Quel choix est le bon?
16 Juillet 2010 Publié dans #INTERLUDE
Le texte ci-après est inspiré d’un livre de Vita Sackville-West, « Toute passion abolie ». Il raconte l’histoire d’une vieille dame de 87 ans qui nous pose à tous, jeunes et vieux, la question du sens de notre vie.

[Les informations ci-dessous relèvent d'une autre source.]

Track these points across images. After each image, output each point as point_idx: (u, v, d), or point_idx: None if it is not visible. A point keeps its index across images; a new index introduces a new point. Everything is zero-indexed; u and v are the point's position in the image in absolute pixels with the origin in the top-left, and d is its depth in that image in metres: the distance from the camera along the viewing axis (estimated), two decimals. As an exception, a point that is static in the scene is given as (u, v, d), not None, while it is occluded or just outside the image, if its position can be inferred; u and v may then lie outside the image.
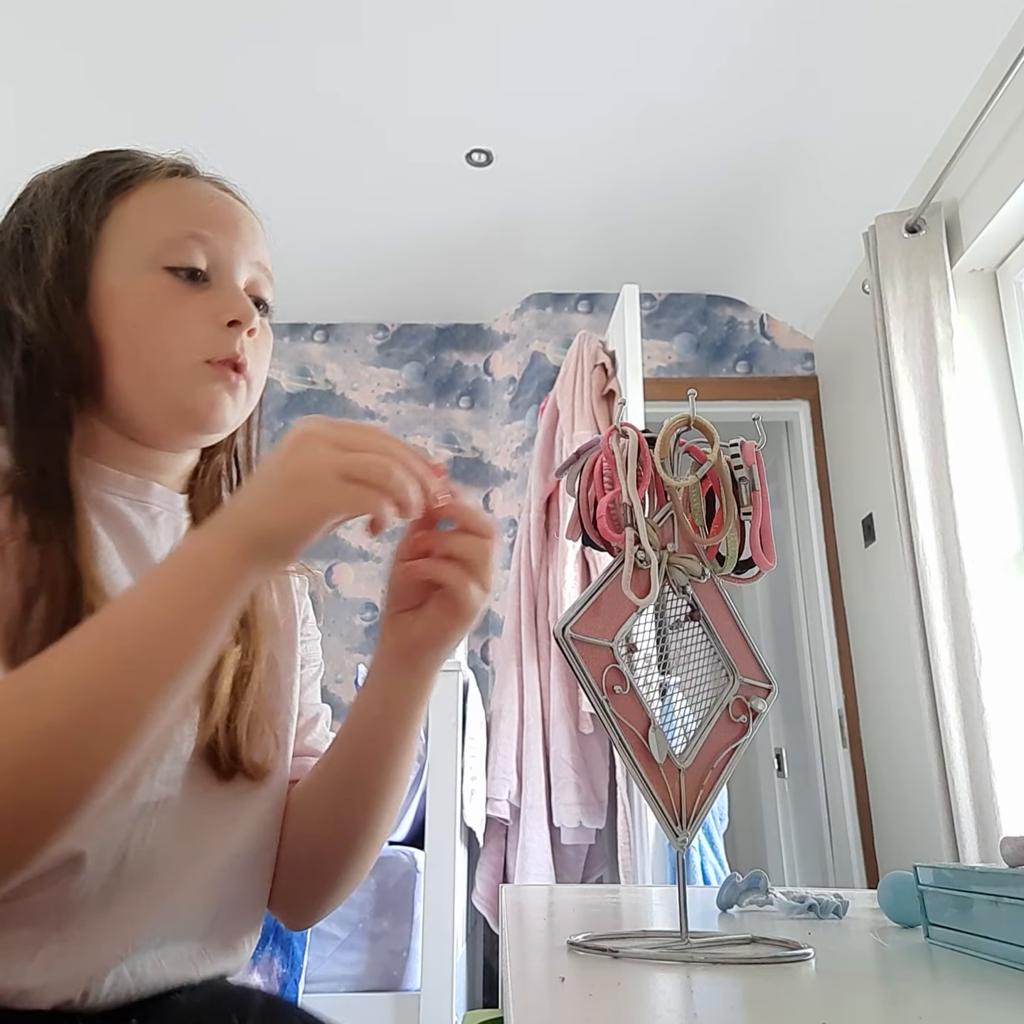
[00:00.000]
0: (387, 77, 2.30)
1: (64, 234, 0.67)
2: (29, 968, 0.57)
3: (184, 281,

Dans la vie, quel choix est le bon ? faut-il faire le choix que tous attendent autour de nous, parents, amis, opinion ? Ou faut-il prendre la voie qui est celle de notre intime conviction? Naturellement, nous sommes tenté de penser que la seconde solution est la bonne, mais quel courage elle suppose, quel égoïsme elle nécessite, quelle solitude elle engendre ! Tandis que la première solution, nourrie de conformisme et de lâcheté, permet de nous évader de nous-mêmes en faisant ce que les autres nous demandent et en nous consacrant à eux. C’est la question que nous pose lady Slane, quel choix est le bon, celui de notre inclinaison ou le poids des convenances ?
À la mort de son mari, le comte de Slane, un homme fort important, les enfants de la vieille dame, désormais veuve et âgée de 87 ans, confèrent sur le sort de leur mère, qu’ils n’imaginent pas avoir des idées personnelles. Pour eux, il faut vendre la maison devenue trop lourde pour elle et l’héberger à tour de rôle. Devant le corps à peine froid de leur père, leur réalisme fait plaisir à voir, on sent qu’ils ont pensé à tout cela depuis fort longtemps.

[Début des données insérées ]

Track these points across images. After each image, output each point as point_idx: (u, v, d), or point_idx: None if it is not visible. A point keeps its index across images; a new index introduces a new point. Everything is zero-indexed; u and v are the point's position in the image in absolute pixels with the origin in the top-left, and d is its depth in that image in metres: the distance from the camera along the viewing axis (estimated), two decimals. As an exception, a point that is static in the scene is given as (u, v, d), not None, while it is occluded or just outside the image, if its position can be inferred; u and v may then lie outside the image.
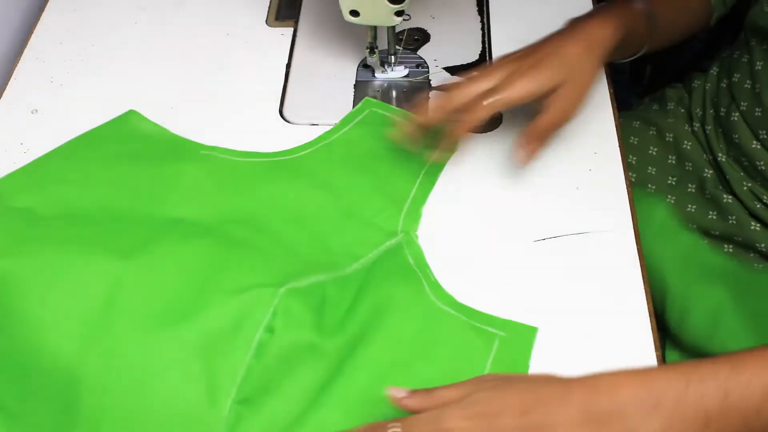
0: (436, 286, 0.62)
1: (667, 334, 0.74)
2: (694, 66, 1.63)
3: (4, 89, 0.80)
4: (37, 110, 0.78)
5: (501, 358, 0.58)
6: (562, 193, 0.69)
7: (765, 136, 0.74)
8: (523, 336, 0.60)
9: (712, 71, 0.84)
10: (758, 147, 0.74)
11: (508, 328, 0.60)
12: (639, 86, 1.67)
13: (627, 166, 0.71)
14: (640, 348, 0.60)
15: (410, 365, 0.58)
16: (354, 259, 0.63)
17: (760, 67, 0.75)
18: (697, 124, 0.81)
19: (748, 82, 0.76)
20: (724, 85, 0.80)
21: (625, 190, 0.69)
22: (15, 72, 0.81)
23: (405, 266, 0.63)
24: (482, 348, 0.59)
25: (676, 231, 0.75)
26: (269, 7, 0.87)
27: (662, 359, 0.59)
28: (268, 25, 0.86)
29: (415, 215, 0.67)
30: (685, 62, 1.59)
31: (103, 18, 0.87)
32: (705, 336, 0.68)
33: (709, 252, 0.74)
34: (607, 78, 0.78)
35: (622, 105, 0.86)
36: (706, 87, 0.83)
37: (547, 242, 0.66)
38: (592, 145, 0.72)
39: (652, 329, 0.60)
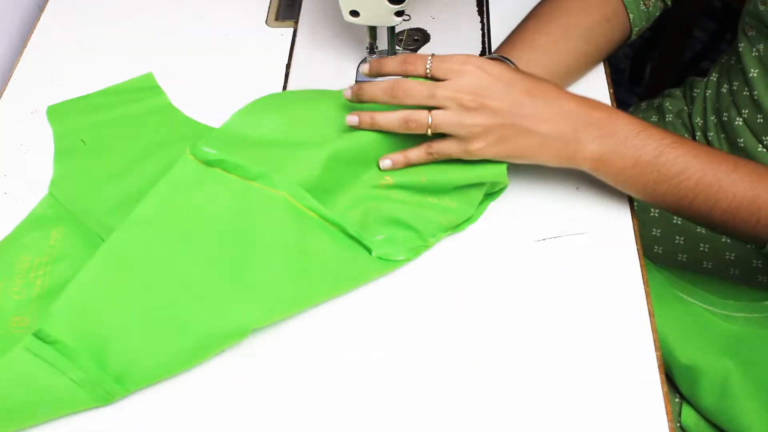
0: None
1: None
2: (694, 65, 1.64)
3: (4, 89, 0.80)
4: (37, 110, 0.78)
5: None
6: (562, 193, 0.69)
7: None
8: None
9: (711, 77, 0.84)
10: (764, 151, 0.75)
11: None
12: (638, 86, 1.68)
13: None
14: (639, 348, 0.60)
15: None
16: None
17: (755, 75, 0.75)
18: (698, 133, 0.81)
19: (746, 89, 0.76)
20: (725, 90, 0.80)
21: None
22: (15, 72, 0.82)
23: None
24: None
25: (673, 299, 0.75)
26: (269, 7, 0.88)
27: (661, 362, 0.59)
28: (268, 25, 0.86)
29: None
30: (685, 62, 1.60)
31: (102, 18, 0.87)
32: (716, 406, 0.69)
33: (710, 317, 0.73)
34: (607, 78, 0.78)
35: (621, 105, 0.87)
36: (707, 93, 0.83)
37: (547, 242, 0.66)
38: (592, 145, 0.72)
39: (652, 330, 0.61)
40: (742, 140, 0.76)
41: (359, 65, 0.81)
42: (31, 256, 0.65)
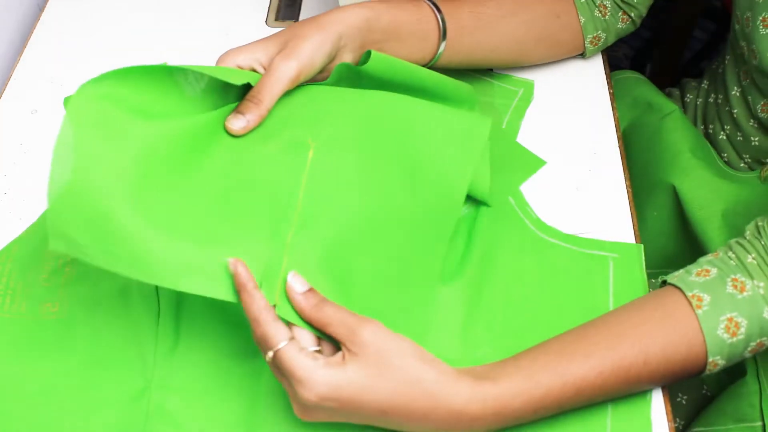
0: (538, 223, 0.65)
1: None
2: (694, 65, 1.64)
3: (4, 89, 0.80)
4: (37, 110, 0.78)
5: (619, 280, 0.62)
6: (562, 193, 0.69)
7: (749, 160, 0.76)
8: (633, 254, 0.63)
9: (703, 84, 0.84)
10: (746, 167, 0.76)
11: (617, 248, 0.64)
12: (638, 86, 1.67)
13: (627, 166, 0.71)
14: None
15: (539, 297, 0.61)
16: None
17: (736, 94, 0.75)
18: None
19: (727, 106, 0.77)
20: (711, 101, 0.81)
21: (625, 190, 0.69)
22: (15, 72, 0.82)
23: (507, 207, 0.66)
24: (600, 272, 0.62)
25: None
26: (269, 7, 0.87)
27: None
28: (268, 25, 0.86)
29: None
30: (685, 62, 1.60)
31: (102, 19, 0.87)
32: None
33: None
34: (606, 78, 0.78)
35: (621, 105, 0.87)
36: (698, 102, 0.84)
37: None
38: (592, 145, 0.72)
39: (652, 329, 0.61)
40: (725, 155, 0.78)
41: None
42: None
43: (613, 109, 0.75)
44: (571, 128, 0.74)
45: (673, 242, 0.78)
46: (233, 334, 0.60)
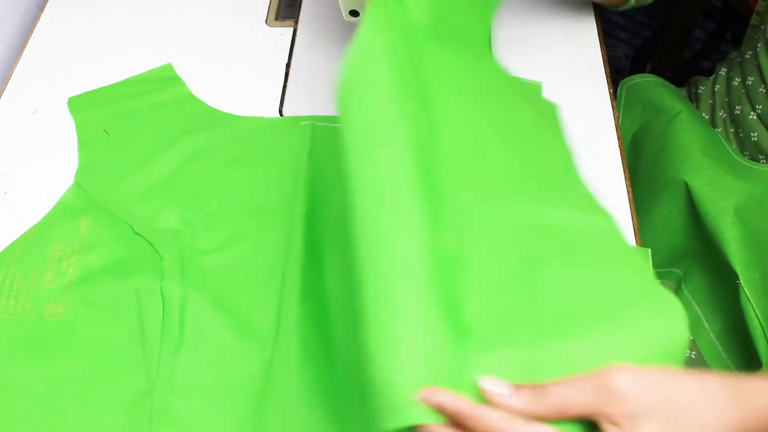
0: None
1: None
2: (693, 65, 1.64)
3: (4, 89, 0.80)
4: (37, 110, 0.78)
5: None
6: (562, 193, 0.69)
7: None
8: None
9: (720, 72, 0.84)
10: None
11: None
12: (638, 86, 1.67)
13: (627, 166, 0.71)
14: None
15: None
16: None
17: None
18: None
19: (762, 86, 0.77)
20: (736, 84, 0.81)
21: (625, 190, 0.69)
22: (15, 72, 0.82)
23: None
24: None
25: None
26: (269, 7, 0.88)
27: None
28: (268, 25, 0.86)
29: None
30: (685, 62, 1.60)
31: (102, 18, 0.87)
32: None
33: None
34: (606, 78, 0.78)
35: (621, 105, 0.87)
36: (715, 89, 0.84)
37: (547, 242, 0.66)
38: (592, 145, 0.72)
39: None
40: (755, 134, 0.77)
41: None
42: (62, 246, 0.66)
43: (613, 109, 0.75)
44: (571, 128, 0.73)
45: (682, 240, 0.78)
46: (237, 336, 0.60)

La surprise vient de Lady Slane qui, tout en acceptant de vendre et de donner tout ce que l’on voudra, déclare tout de go qu’elle ira vivre seule à Hampstead, dans une maison qu’elle a vue et aimée du premier coup d’œil il y a trente ans. Tout en étant inquiets pour la santé mentale de la vieille dame finissante, ses enfants n’osent pas s’y opposer. Car ses motifs ne sont pas si stupides : après tout, elle s’est trop longtemps préoccupée de l’opinion des autres pour ne pas prendre enfin le temps de vivre. Elle souhaite se comporter désormais comme une égoïste.
Contre toute attente, la maison que vise Lady Slane est à louer et cette dernière s’y installe en compagnie de sa servante ; le propriétaire des lieux se révèle charmant, à l’instar de son homme à tout faire. C’est que ce propriétaire, Monsieur Buckrout, fut autrefois un implacable et respecté homme d’affaire (« plus vous êtes implacable, Lady Slane, plus on vous respecte ! »). Il sait que ni la douceur, ni la modestie, ni la gentillesse ne payent dans ce monde construit sur la compétition, tant et si bien que seuls les poètes et les personnes très âgées peuvent encore s’opposer au modèle qui gouverne le monde. Or qui peut dire si cette fameuse compétition n’est pas une simple convention plutôt qu’une réelle nécessité, une simple illusion plutôt qu’une loi naturelle ? Qui sait si un jour les hypothèses qui fondent la compétition n’apparaîtront pas délirantes ?
Du coup, en la seule compagnie de ces deux vieux messieurs et de sa servante, Lady Slane se sent bien, sans doute pour la première fois de sa vie. Pour sa part, elle n’a jamais remis en question les lois qui gouvernent le monde, les partis politiques, les conflits internationaux, l’industrie ou la naissance. Elle a toujours cru que c’était un jeu nécessaire puisque les gens qui semblaient intelligents s’en nourrissaient, mais en même temps elle avait toujours eu l’impression de vivre dans une humanité immergée dans les illusions, embarquée dans des rêves dérisoires. Elle observait avec tristesse que ses propres enfants, nourris malgré elle de cette philosophie, vivaient dans un univers stérile basé sur l’effort et la compétition. Ils ne pouvaient jamais se contenter d’être, d’être tout simplement !
C’est alors qu’elle se rappela cette nuée de papillons jaunes et blancs qui voletaient autour de la voiture dans le désert persan, dansant autour d’eux. Dansant dans la lumière, ils personnalisaient ses pensées les plus insolentes, ses rêves les plus fous.